Keeping the Slack secret out of state
A subtle gotcha with Terraform worth calling out: anything Terraform creates gets written into its state file in plaintext, including secrets. I didn’t want my Slack webhook URL sitting in state. So I created the webhook manually and stored the encrypted value with a single AWS CLI command (below). Terraform only ever references it by its unique ID (its ARN) to grant read access, it never sees the value itself.
aws ssm put-parameter \
--name /brainframe/monitor/slack_webhook \
--type SecureString \
--value 'https://hooks.slack.com/services/XXX/YYY/ZZZ'aws to store Slack webhook as an encrypted value.locals {
function_name = "brainframe-monitor"
# Created out-of-band so the webhook value never lands in Terraform state.
# Terraform only references its ARN to grant the Lambda read access.
slack_webhook_name = "/brainframe/monitor/slack_webhook"
slack_webhook_arn = "arn:aws:ssm:${data.aws_region.current.name}:${data.aws_caller_identity.current.account_id}:parameter${local.slack_webhook_name}"
}HashiCorp Cloud Platform (HCP)
For the truly curious, my Terraform runs remotely on HCP Terraform and authenticates to AWS via OIDC (a keyless trust handshake). This means there are no static AWS keys stored anywhere. That’s a bootstrapping rabbit hole of its own and deserves its own post. For a first project, running Terraform locally with an AWS SSO profile is completely fine.
So, was the overkill worth it?
Time for the honest ledger I promised.
What AWS genuinely bought me
- Off-site independence. This is the non-negotiable one. The monitor survives a Linode outage and a home-internet outage, because it doesn’t depend on either. A cron job on the monitored box could never make that claim.
- Effectively zero operational burden. Nothing to patch, nothing to keep running, no server of my own to babysit. It has run untouched and free.
- Reproducibility. The entire thing is ~120 lines of HCL and ~120 of Python. I could rebuild it in a fresh account in minutes.
What it cost
- Concepts. To deploy a 40-line script I had to meet IAM roles, policies, EventBridge, DynamoDB, and Parameter Store. That’s a real learning tax, even if each piece is small.

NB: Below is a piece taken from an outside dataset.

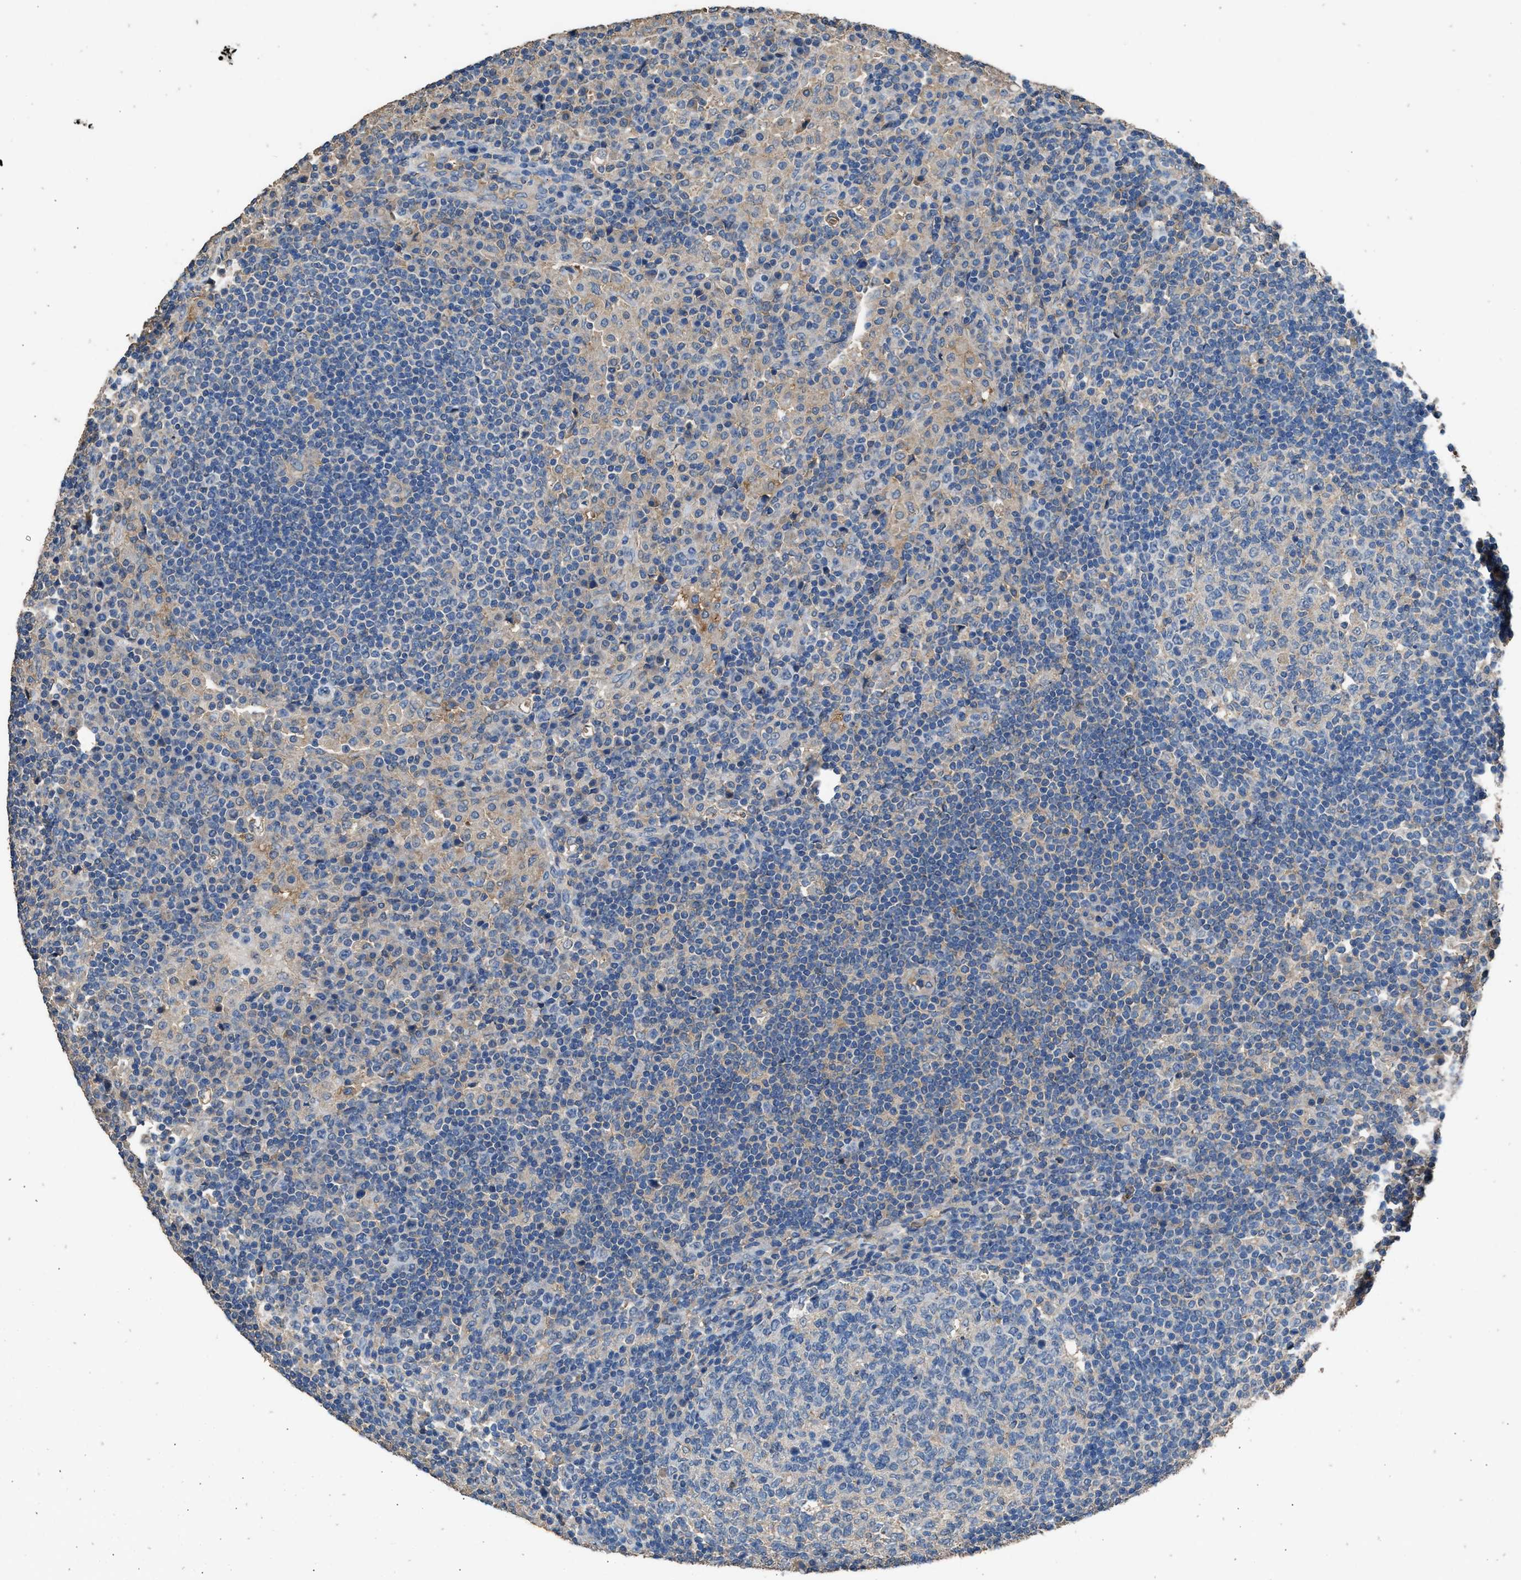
{"staining": {"intensity": "weak", "quantity": "25%-75%", "location": "cytoplasmic/membranous"}, "tissue": "lymph node", "cell_type": "Germinal center cells", "image_type": "normal", "snomed": [{"axis": "morphology", "description": "Normal tissue, NOS"}, {"axis": "topography", "description": "Lymph node"}], "caption": "The immunohistochemical stain shows weak cytoplasmic/membranous staining in germinal center cells of normal lymph node. (Stains: DAB (3,3'-diaminobenzidine) in brown, nuclei in blue, Microscopy: brightfield microscopy at high magnification).", "gene": "ITSN1", "patient": {"sex": "female", "age": 53}}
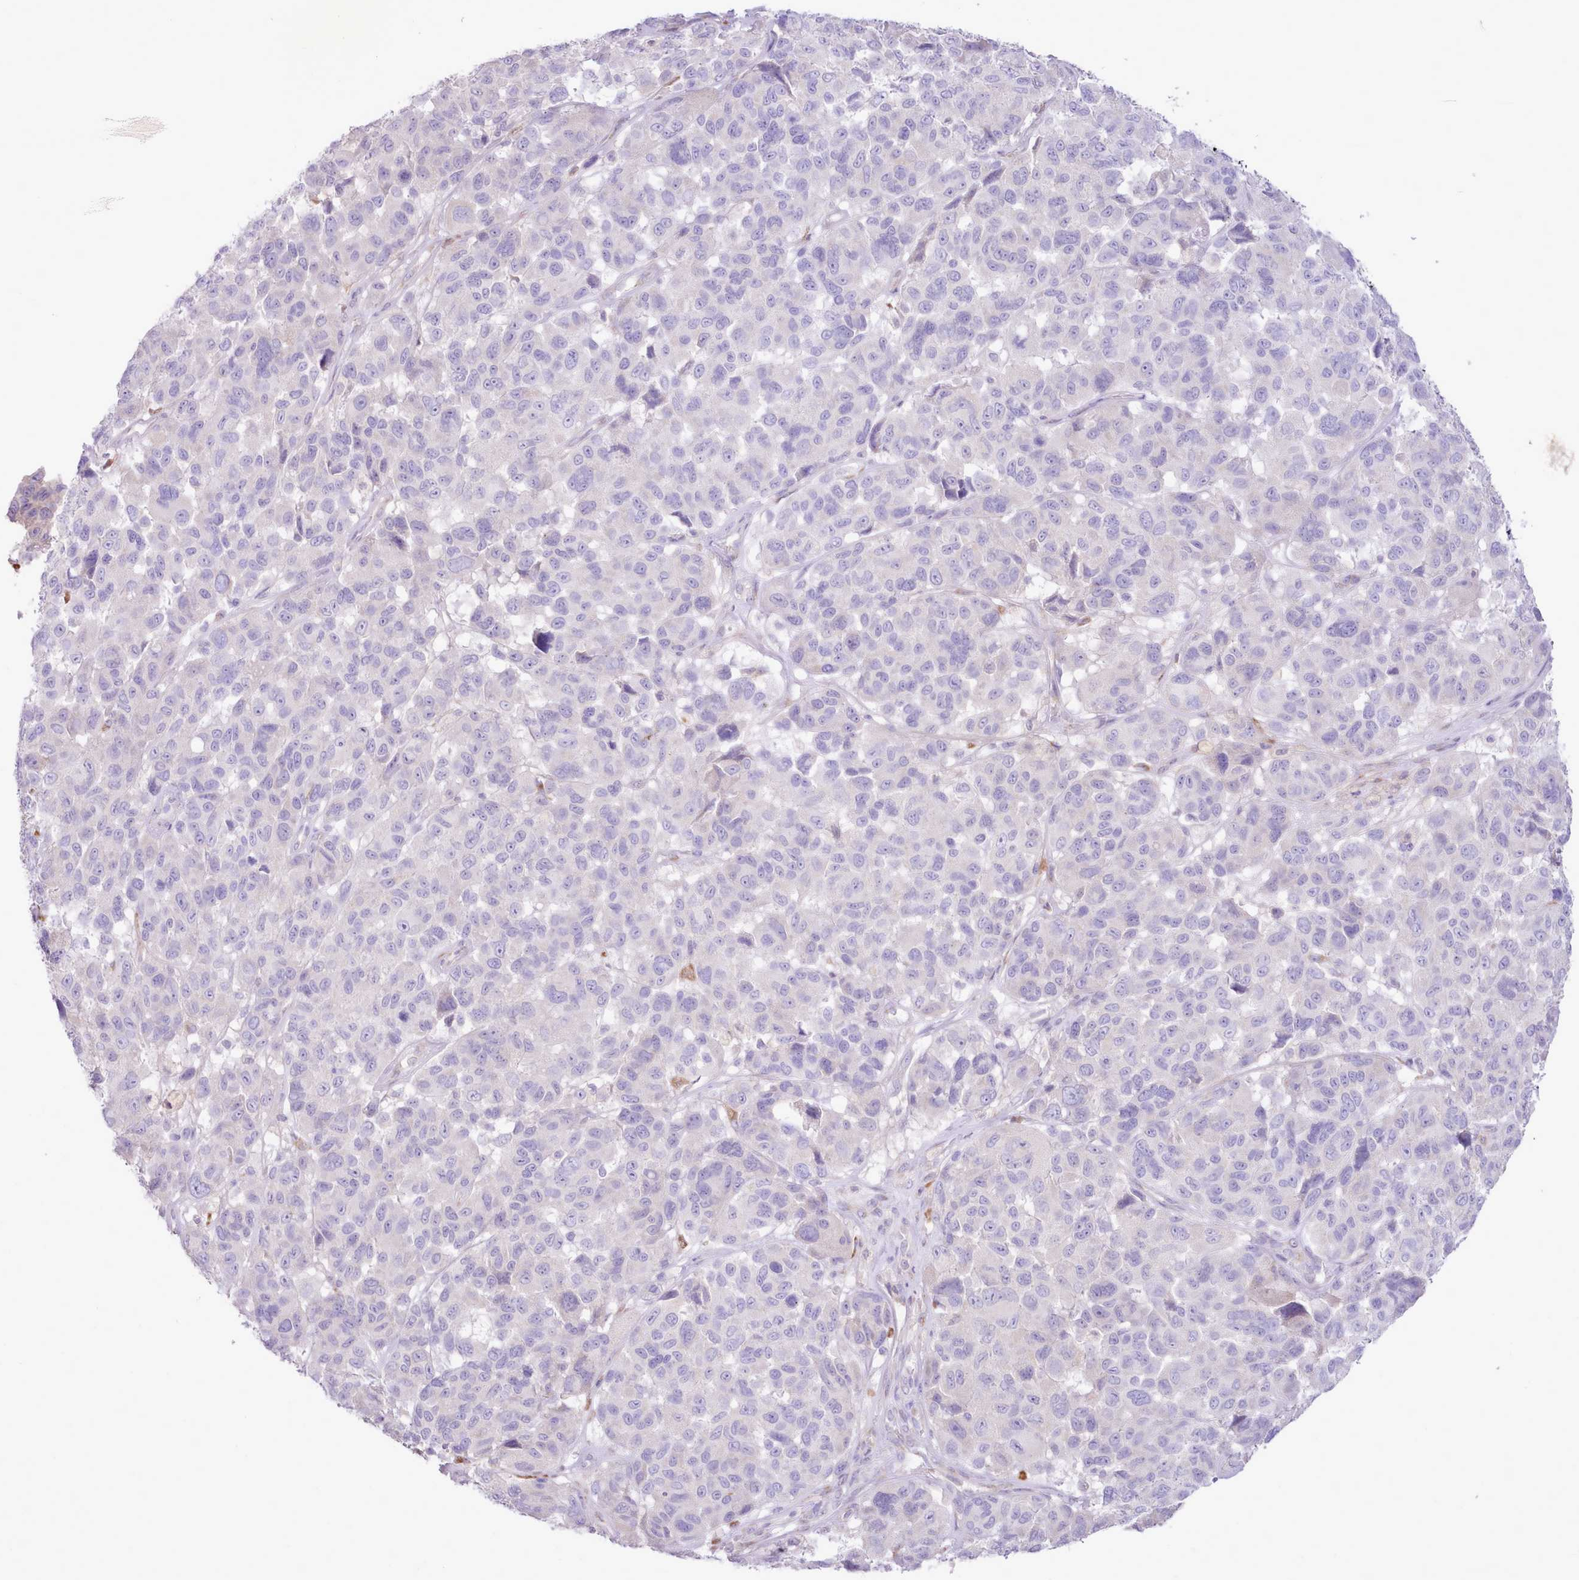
{"staining": {"intensity": "negative", "quantity": "none", "location": "none"}, "tissue": "melanoma", "cell_type": "Tumor cells", "image_type": "cancer", "snomed": [{"axis": "morphology", "description": "Malignant melanoma, NOS"}, {"axis": "topography", "description": "Skin"}], "caption": "This image is of malignant melanoma stained with immunohistochemistry (IHC) to label a protein in brown with the nuclei are counter-stained blue. There is no expression in tumor cells.", "gene": "CCL1", "patient": {"sex": "female", "age": 66}}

- More surface area. Five services instead of one box means five things to understand, even if none of them ever needs attention.
The line where it tips
If you have one hobby service and a spare always-on machine somewhere other than the thing you’re monitoring, a launchd or cron timer running curl and a Slack post is the right answer. Genuinely. Don’t let anyone (or any AI) talk you into a cloud account for that.
It tips toward managed infrastructure when the monitor’s independence actually matters: when “where do I even run this so it survives the outage?” has no good answer among the machines you own, or when you’re monitoring something whose failure could take your monitor down with it. At that point, “somewhere else, that costs nothing when idle, defined as code” is not overkill. It’s just correct.
For me, the off-site requirement was real, so some off-site monitor was always justified. Choosing AWS Lambda specifically, over an equally-valid GitHub Actions cron, was the learning detour. I’d make the same call again, because the thing I was actually buying was experience in a platform I’d written off as too costly and complicated to bother with. That experience turned out to be the cheapest thing on the whole invoice.
The full stack lives in the brainframe repository under workspaces/brainframe/monitor/. If you’ve been avoiding AWS on the same assumption I was, build something tiny. Set the billing alarm, stay in the free tier, and let a thing that actually works prove the assumption wrong.